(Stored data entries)
++++++++++++++++++++

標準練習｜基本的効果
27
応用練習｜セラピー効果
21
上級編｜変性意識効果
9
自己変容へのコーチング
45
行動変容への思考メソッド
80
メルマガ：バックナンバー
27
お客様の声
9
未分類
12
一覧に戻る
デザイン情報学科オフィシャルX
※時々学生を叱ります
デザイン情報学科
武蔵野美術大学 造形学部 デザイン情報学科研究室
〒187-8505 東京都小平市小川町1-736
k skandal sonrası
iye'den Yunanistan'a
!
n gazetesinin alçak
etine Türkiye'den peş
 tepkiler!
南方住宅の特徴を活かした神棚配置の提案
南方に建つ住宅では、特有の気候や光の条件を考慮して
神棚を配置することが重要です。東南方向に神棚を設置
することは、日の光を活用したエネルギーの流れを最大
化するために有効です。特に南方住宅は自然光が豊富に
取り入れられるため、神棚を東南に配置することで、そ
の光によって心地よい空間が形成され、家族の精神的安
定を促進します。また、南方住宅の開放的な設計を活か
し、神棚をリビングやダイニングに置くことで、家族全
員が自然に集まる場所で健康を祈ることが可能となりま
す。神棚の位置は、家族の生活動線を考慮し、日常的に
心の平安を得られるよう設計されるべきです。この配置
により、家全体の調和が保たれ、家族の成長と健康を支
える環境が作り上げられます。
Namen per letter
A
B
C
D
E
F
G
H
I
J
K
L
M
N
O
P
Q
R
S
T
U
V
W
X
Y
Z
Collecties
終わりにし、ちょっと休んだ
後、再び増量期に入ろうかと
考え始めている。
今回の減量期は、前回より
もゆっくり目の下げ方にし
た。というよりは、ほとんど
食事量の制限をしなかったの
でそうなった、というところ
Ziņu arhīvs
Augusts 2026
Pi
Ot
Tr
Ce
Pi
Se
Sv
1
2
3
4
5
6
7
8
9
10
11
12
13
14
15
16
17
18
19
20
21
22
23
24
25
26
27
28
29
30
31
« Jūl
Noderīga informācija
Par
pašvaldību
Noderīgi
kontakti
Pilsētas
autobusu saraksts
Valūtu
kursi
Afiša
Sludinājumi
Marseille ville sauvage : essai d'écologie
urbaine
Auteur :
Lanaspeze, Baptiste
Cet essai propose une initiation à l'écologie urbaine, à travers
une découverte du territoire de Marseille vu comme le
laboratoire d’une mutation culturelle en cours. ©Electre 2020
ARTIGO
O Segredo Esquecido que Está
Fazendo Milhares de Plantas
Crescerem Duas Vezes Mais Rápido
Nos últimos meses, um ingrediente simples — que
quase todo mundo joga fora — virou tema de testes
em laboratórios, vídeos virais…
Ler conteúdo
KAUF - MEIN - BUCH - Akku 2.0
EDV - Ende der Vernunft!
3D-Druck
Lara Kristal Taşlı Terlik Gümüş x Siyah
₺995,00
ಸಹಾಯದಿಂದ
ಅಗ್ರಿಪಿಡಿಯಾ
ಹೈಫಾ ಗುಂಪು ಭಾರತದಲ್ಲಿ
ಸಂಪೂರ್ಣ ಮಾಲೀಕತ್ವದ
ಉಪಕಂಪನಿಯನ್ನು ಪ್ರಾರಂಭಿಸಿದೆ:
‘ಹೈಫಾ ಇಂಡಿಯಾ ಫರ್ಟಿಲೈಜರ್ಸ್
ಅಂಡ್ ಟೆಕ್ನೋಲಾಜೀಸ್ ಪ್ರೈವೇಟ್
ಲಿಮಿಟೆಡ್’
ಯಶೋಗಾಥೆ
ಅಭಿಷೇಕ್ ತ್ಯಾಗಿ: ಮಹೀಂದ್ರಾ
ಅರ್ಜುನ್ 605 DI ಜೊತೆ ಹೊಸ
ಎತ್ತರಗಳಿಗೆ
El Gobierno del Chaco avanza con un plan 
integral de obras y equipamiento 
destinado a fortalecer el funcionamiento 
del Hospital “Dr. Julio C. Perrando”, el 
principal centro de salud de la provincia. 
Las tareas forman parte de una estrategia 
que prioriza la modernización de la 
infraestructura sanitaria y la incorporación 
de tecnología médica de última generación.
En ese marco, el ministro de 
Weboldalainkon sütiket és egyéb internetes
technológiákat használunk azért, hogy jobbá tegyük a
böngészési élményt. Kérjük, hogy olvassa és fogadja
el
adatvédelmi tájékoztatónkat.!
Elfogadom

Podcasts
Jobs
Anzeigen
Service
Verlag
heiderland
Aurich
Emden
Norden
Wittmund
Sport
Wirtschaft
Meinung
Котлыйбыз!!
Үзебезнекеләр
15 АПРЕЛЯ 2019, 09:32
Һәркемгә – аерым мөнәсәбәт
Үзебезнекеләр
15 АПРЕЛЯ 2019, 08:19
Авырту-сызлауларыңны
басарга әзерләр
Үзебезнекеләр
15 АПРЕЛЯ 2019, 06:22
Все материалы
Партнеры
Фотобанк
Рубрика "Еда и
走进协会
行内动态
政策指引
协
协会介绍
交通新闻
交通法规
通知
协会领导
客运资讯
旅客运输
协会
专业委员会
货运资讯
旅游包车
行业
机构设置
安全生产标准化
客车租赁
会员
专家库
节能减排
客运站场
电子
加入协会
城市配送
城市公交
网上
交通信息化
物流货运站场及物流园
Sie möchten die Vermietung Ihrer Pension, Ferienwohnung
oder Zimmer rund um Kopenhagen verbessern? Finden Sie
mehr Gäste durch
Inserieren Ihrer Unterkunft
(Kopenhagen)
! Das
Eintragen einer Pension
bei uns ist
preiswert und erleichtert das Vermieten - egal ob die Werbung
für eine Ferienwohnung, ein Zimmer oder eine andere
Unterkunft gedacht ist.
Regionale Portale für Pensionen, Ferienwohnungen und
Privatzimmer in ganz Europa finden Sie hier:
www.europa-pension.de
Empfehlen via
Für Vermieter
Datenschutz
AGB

++++++++++++++++++++

Give every line of text from the records above as a JSON list of strings, with one string per line and no blank lines.

[
  "標準練習｜基本的効果",
  "27",
  "応用練習｜セラピー効果",
  "21",
  "上級編｜変性意識効果",
  "9",
  "自己変容へのコーチング",
  "45",
  "行動変容への思考メソッド",
  "80",
  "メルマガ：バックナンバー",
  "27",
  "お客様の声",
  "9",
  "未分類",
  "12",
  "一覧に戻る",
  "デザイン情報学科オフィシャルX",
  "※時々学生を叱ります",
  "デザイン情報学科",
  "武蔵野美術大学 造形学部 デザイン情報学科研究室",
  "〒187-8505 東京都小平市小川町1-736",
  "k skandal sonrası",
  "iye'den Yunanistan'a",
  "!",
  "n gazetesinin alçak",
  "etine Türkiye'den peş",
  " tepkiler!",
  "南方住宅の特徴を活かした神棚配置の提案",
  "南方に建つ住宅では、特有の気候や光の条件を考慮して",
  "神棚を配置することが重要です。東南方向に神棚を設置",
  "することは、日の光を活用したエネルギーの流れを最大",
  "化するために有効です。特に南方住宅は自然光が豊富に",
  "取り入れられるため、神棚を東南に配置することで、そ",
  "の光によって心地よい空間が形成され、家族の精神的安",
  "定を促進します。また、南方住宅の開放的な設計を活か",
  "し、神棚をリビングやダイニングに置くことで、家族全",
  "員が自然に集まる場所で健康を祈ることが可能となりま",
  "す。神棚の位置は、家族の生活動線を考慮し、日常的に",
  "心の平安を得られるよう設計されるべきです。この配置",
  "により、家全体の調和が保たれ、家族の成長と健康を支",
  "える環境が作り上げられます。",
  "Namen per letter",
  "A",
  "B",
  "C",
  "D",
  "E",
  "F",
  "G",
  "H",
  "I",
  "J",
  "K",
  "L",
  "M",
  "N",
  "O",
  "P",
  "Q",
  "R",
  "S",
  "T",
  "U",
  "V",
  "W",
  "X",
  "Y",
  "Z",
  "Collecties",
  "終わりにし、ちょっと休んだ",
  "後、再び増量期に入ろうかと",
  "考え始めている。",
  "今回の減量期は、前回より",
  "もゆっくり目の下げ方にし",
  "た。というよりは、ほとんど",
  "食事量の制限をしなかったの",
  "でそうなった、というところ",
  "Ziņu arhīvs",
  "Augusts 2026",
  "Pi",
  "Ot",
  "Tr",
  "Ce",
  "Pi",
  "Se",
  "Sv",
  "1",
  "2",
  "3",
  "4",
  "5",
  "6",
  "7",
  "8",
  "9",
  "10",
  "11",
  "12",
  "13",
  "14",
  "15",
  "16",
  "17",
  "18",
  "19",
  "20",
  "21",
  "22",
  "23",
  "24",
  "25",
  "26",
  "27",
  "28",
  "29",
  "30",
  "31",
  "« Jūl",
  "Noderīga informācija",
  "Par",
  "pašvaldību",
  "Noderīgi",
  "kontakti",
  "Pilsētas",
  "autobusu saraksts",
  "Valūtu",
  "kursi",
  "Afiša",
  "Sludinājumi",
  "Marseille ville sauvage : essai d'écologie",
  "urbaine",
  "Auteur :",
  "Lanaspeze, Baptiste",
  "Cet essai propose une initiation à l'écologie urbaine, à travers",
  "une découverte du territoire de Marseille vu comme le",
  "laboratoire d’une mutation culturelle en cours. ©Electre 2020",
  "ARTIGO",
  "O Segredo Esquecido que Está",
  "Fazendo Milhares de Plantas",
  "Crescerem Duas Vezes Mais Rápido",
  "Nos últimos meses, um ingrediente simples — que",
  "quase todo mundo joga fora — virou tema de testes",
  "em laboratórios, vídeos virais…",
  "Ler conteúdo",
  "KAUF - MEIN - BUCH - Akku 2.0",
  "EDV - Ende der Vernunft!",
  "3D-Druck",
  "Lara Kristal Taşlı Terlik Gümüş x Siyah",
  "₺995,00",
  "ಸಹಾಯದಿಂದ",
  "ಅಗ್ರಿಪಿಡಿಯಾ",
  "ಹೈಫಾ ಗುಂಪು ಭಾರತದಲ್ಲಿ",
  "ಸಂಪೂರ್ಣ ಮಾಲೀಕತ್ವದ",
  "ಉಪಕಂಪನಿಯನ್ನು ಪ್ರಾರಂಭಿಸಿದೆ:",
  "‘ಹೈಫಾ ಇಂಡಿಯಾ ಫರ್ಟಿಲೈಜರ್ಸ್",
  "ಅಂಡ್ ಟೆಕ್ನೋಲಾಜೀಸ್ ಪ್ರೈವೇಟ್",
  "ಲಿಮಿಟೆಡ್’",
  "ಯಶೋಗಾಥೆ",
  "ಅಭಿಷೇಕ್ ತ್ಯಾಗಿ: ಮಹೀಂದ್ರಾ",
  "ಅರ್ಜುನ್ 605 DI ಜೊತೆ ಹೊಸ",
  "ಎತ್ತರಗಳಿಗೆ",
  "El Gobierno del Chaco avanza con un plan ",
  "integral de obras y equipamiento ",
  "destinado a fortalecer el funcionamiento ",
  "del Hospital “Dr. Julio C. Perrando”, el ",
  "principal centro de salud de la provincia. ",
  "Las tareas forman parte de una estrategia ",
  "que prioriza la modernización de la ",
  "infraestructura sanitaria y la incorporación ",
  "de tecnología médica de última generación.",
  "En ese marco, el ministro de ",
  "Weboldalainkon sütiket és egyéb internetes",
  "technológiákat használunk azért, hogy jobbá tegyük a",
  "böngészési élményt. Kérjük, hogy olvassa és fogadja",
  "el",
  "adatvédelmi tájékoztatónkat.!",
  "Elfogadom",
  "",
  "Podcasts",
  "Jobs",
  "Anzeigen",
  "Service",
  "Verlag",
  "heiderland",
  "Aurich",
  "Emden",
  "Norden",
  "Wittmund",
  "Sport",
  "Wirtschaft",
  "Meinung",
  "Котлыйбыз!!",
  "Үзебезнекеләр",
  "15 АПРЕЛЯ 2019, 09:32",
  "Һәркемгә – аерым мөнәсәбәт",
  "Үзебезнекеләр",
  "15 АПРЕЛЯ 2019, 08:19",
  "Авырту-сызлауларыңны",
  "басарга әзерләр",
  "Үзебезнекеләр",
  "15 АПРЕЛЯ 2019, 06:22",
  "Все материалы",
  "Партнеры",
  "Фотобанк",
  "Рубрика \"Еда и",
  "走进协会",
  "行内动态",
  "政策指引",
  "协",
  "协会介绍",
  "交通新闻",
  "交通法规",
  "通知",
  "协会领导",
  "客运资讯",
  "旅客运输",
  "协会",
  "专业委员会",
  "货运资讯",
  "旅游包车",
  "行业",
  "机构设置",
  "安全生产标准化",
  "客车租赁",
  "会员",
  "专家库",
  "节能减排",
  "客运站场",
  "电子",
  "加入协会",
  "城市配送",
  "城市公交",
  "网上",
  "交通信息化",
  "物流货运站场及物流园",
  "Sie möchten die Vermietung Ihrer Pension, Ferienwohnung",
  "oder Zimmer rund um Kopenhagen verbessern? Finden Sie",
  "mehr Gäste durch",
  "Inserieren Ihrer Unterkunft",
  "(Kopenhagen)",
  "! Das",
  "Eintragen einer Pension",
  "bei uns ist",
  "preiswert und erleichtert das Vermieten - egal ob die Werbung",
  "für eine Ferienwohnung, ein Zimmer oder eine andere",
  "Unterkunft gedacht ist.",
  "Regionale Portale für Pensionen, Ferienwohnungen und",
  "Privatzimmer in ganz Europa finden Sie hier:",
  "www.europa-pension.de",
  "Empfehlen via",
  "Für Vermieter",
  "Datenschutz",
  "AGB"
]